Menurut Eddy, hadirnya SRUK menjadi fondasi penting untuk membangun pasar karbon Indonesia yang kredibel, transparan, dan berdaya saing di tingkat global.
Dalam keterangannya pada Jumat (10/7/2026), Eddy menekankan bahwa penguatan infrastruktur pasar karbon harus diikuti dengan penguatan regulasi untuk memberi kepastian hukum bagi seluruh pemangku kepentingan dan mendukung target penurunan emisi.
“Perlu disampaikan bahwa di parlemen kami tengah mendiskusikan rencana membahas dua regulasi penting, yaitu revisi Undang-Undang Nomor 32 Tahun 2009 tentang Perlindungan dan Pengelolaan Lingkungan Hidup serta Rancangan Undang-Undang Pengendalian Perubahan Iklim. Jika disetujui, kedua regulasi ini akan menjadi landasan penting untuk memperkuat tata kelola perdagangan karbon nasional,” ujar Eddy.
Eddy menuturkan pembahasan kedua regulasi tersebut diharapkan melengkapi kebijakan yang telah diterbitkan pemerintah, termasuk peluncuran SRUK sebagai sistem registrasi nasional unit karbon.

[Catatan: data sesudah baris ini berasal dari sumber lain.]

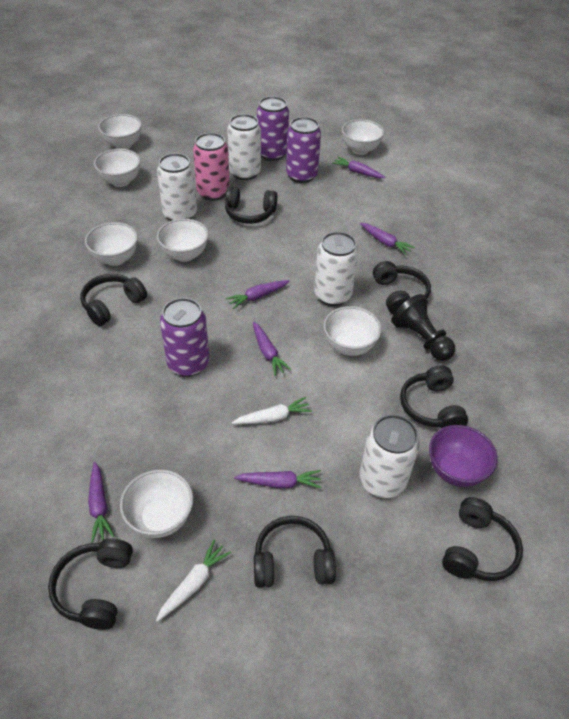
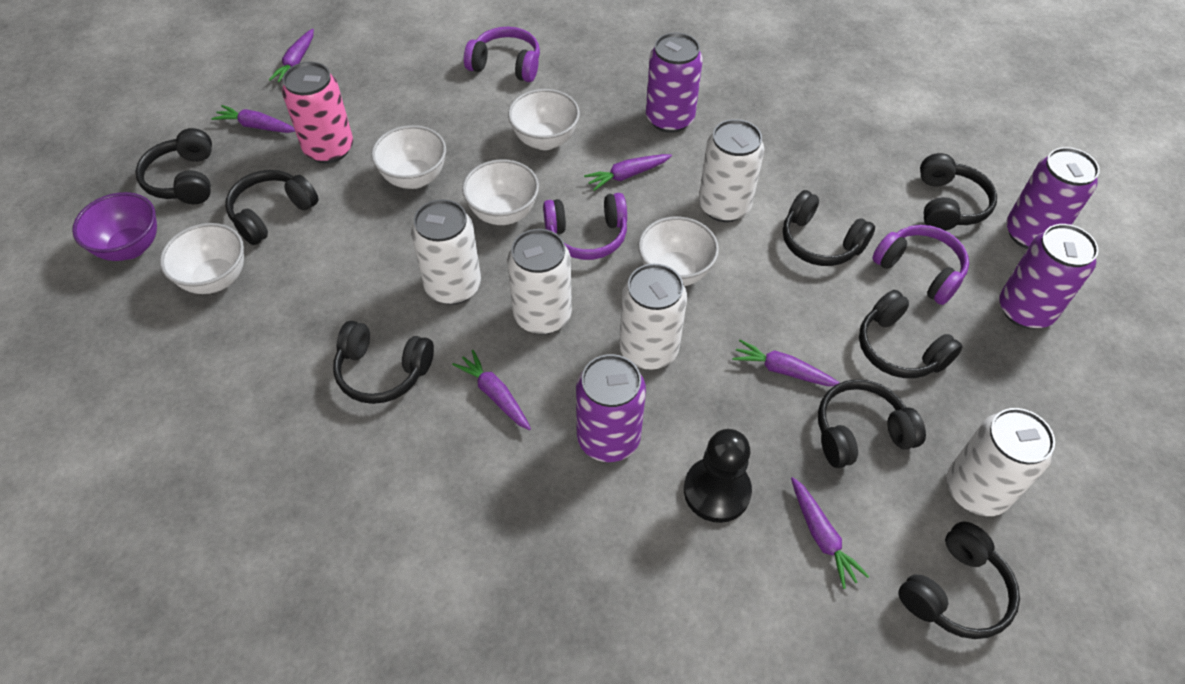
black headphones: [48,538,133,630] [80,274,147,326] [225,186,278,224] [254,516,336,588] [373,261,431,314] [400,365,468,429] [442,497,523,581] = 7 -> [135,128,212,204] [225,170,319,245] [333,321,434,404] [783,190,875,266] [818,379,926,468] [859,290,963,378] [898,521,1020,639] [920,153,997,231] = 8
purple can: [160,298,209,377] [257,96,289,161] [286,117,321,183] = 3 -> [576,354,646,462] [646,32,703,133] [999,224,1099,329] [1006,147,1100,249] = 4
purple headphones: none = 0 -> [464,27,540,82] [543,193,627,260] [872,225,969,305] = 3
white bowl: [85,222,138,266] [94,149,141,187] [98,114,142,149] [120,470,193,538] [157,219,209,262] [324,306,382,356] [342,119,384,155] = 7 -> [160,223,244,294] [371,125,446,189] [462,159,539,225] [508,89,580,150] [638,217,719,286] = 5
white can: [157,153,197,221] [227,114,261,180] [314,232,358,306] [359,415,420,498] = 4 -> [411,199,481,305] [507,229,572,335] [619,264,687,370] [699,119,764,222] [947,408,1055,516] = 5
white carrot: [156,540,231,622] [232,397,312,424] = 2 -> none = 0

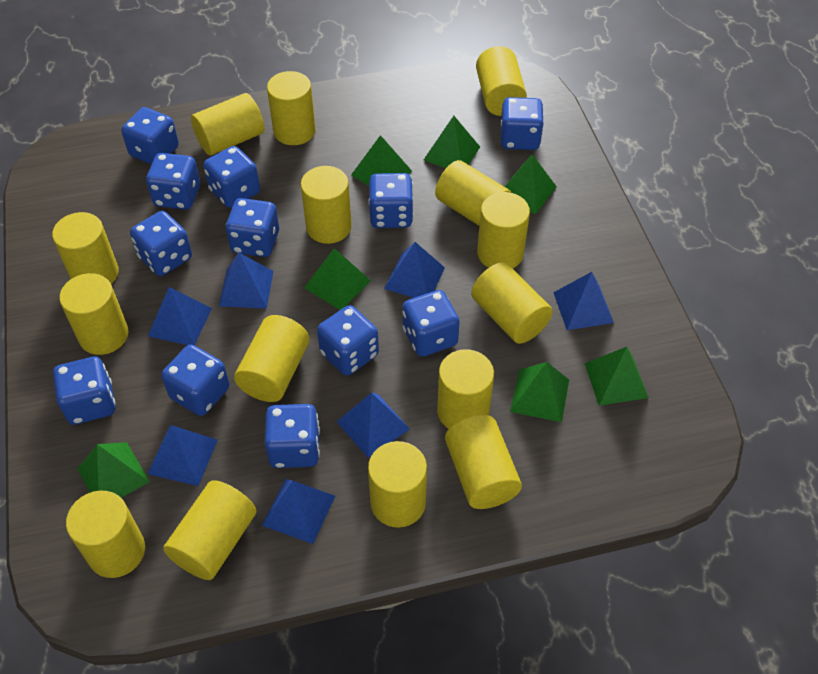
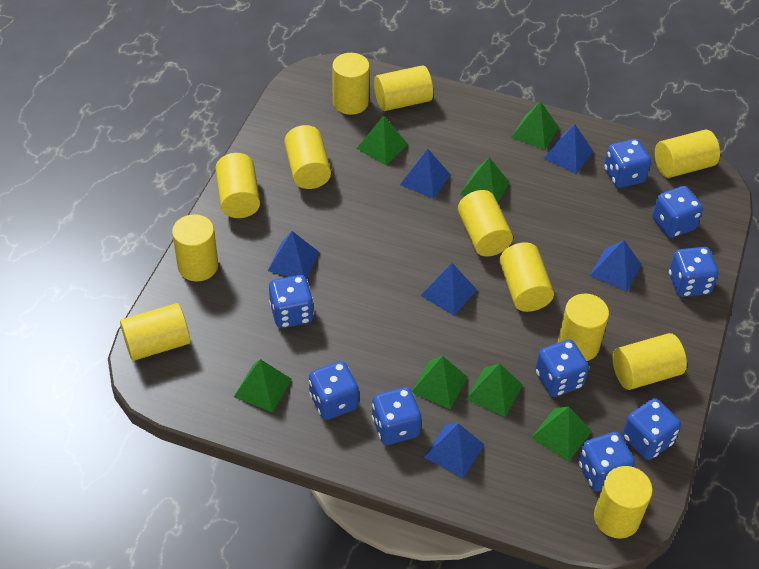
blue dice: [53,357,116,425] [121,107,179,165] [130,211,192,276] [146,153,200,210] [161,344,229,416] [203,146,260,208] [226,198,279,257] [264,404,320,468] [317,305,379,376] [369,173,414,228] [402,290,460,357] [501,97,544,150] = 12 -> [269,275,314,328] [309,361,359,420] [372,387,422,445] [535,339,589,397] [578,432,635,492] [604,139,651,188] [622,398,681,460] [652,186,703,238] [669,247,719,297] = 9
blue pyramid: [148,287,212,345] [148,425,218,486] [219,252,273,309] [262,478,335,544] [337,393,410,458] [384,242,445,298] [553,272,614,330] = 7 -> [268,231,319,279] [400,149,451,199] [420,263,477,315] [424,423,485,478] [543,124,593,174] [590,240,642,292] = 6
yellow cylinder: [52,212,119,284] [59,273,128,355] [66,490,145,578] [163,480,257,580] [191,93,264,155] [234,315,309,402] [267,71,316,145] [301,166,352,244] [368,441,427,528] [435,160,512,226] [437,349,494,429] [445,415,522,509] [471,262,553,344] [476,46,527,116] [477,192,530,269] = 15 -> [120,303,190,361] [172,214,218,282] [215,153,260,218] [284,125,331,189] [332,53,370,115] [374,65,433,111] [458,190,513,257] [499,242,554,312] [558,294,609,361] [594,466,653,538] [613,333,687,390] [655,129,720,178] = 12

“SRUK merupakan langkah maju dalam membangun sistem perdagangan karbon yang transparan, akuntabel, dan memiliki integritas tinggi. Namun, keberhasilan implementasinya juga membutuhkan payung hukum yang kuat agar memberikan kepastian bagi pelaku usaha, masyarakat, dan investor,” tambahnya.
Potensi dan Manfaat Pasar Karbon
Eddy juga menyoroti potensi Indonesia dalam perdagangan karbon berkat kekayaan hutan, ekosistem mangrove, gambut, dan sumber daya alam lainnya. Ia menegaskan penguatan tata kelola harus sejalan dengan perlindungan lingkungan serta pemberdayaan masyarakat.
“Pengembangan pasar karbon, selain wajib menurunkan emisi gas rumah kaca, juga harus mampu menciptakan nilai tambah ekonomi, membuka investasi hijau, serta memberikan manfaat yang nyata bagi masyarakat di sekitar kawasan hutan dan wilayah konservasi,” tutup Eddy, yang juga anggota Komisi XII DPR RI.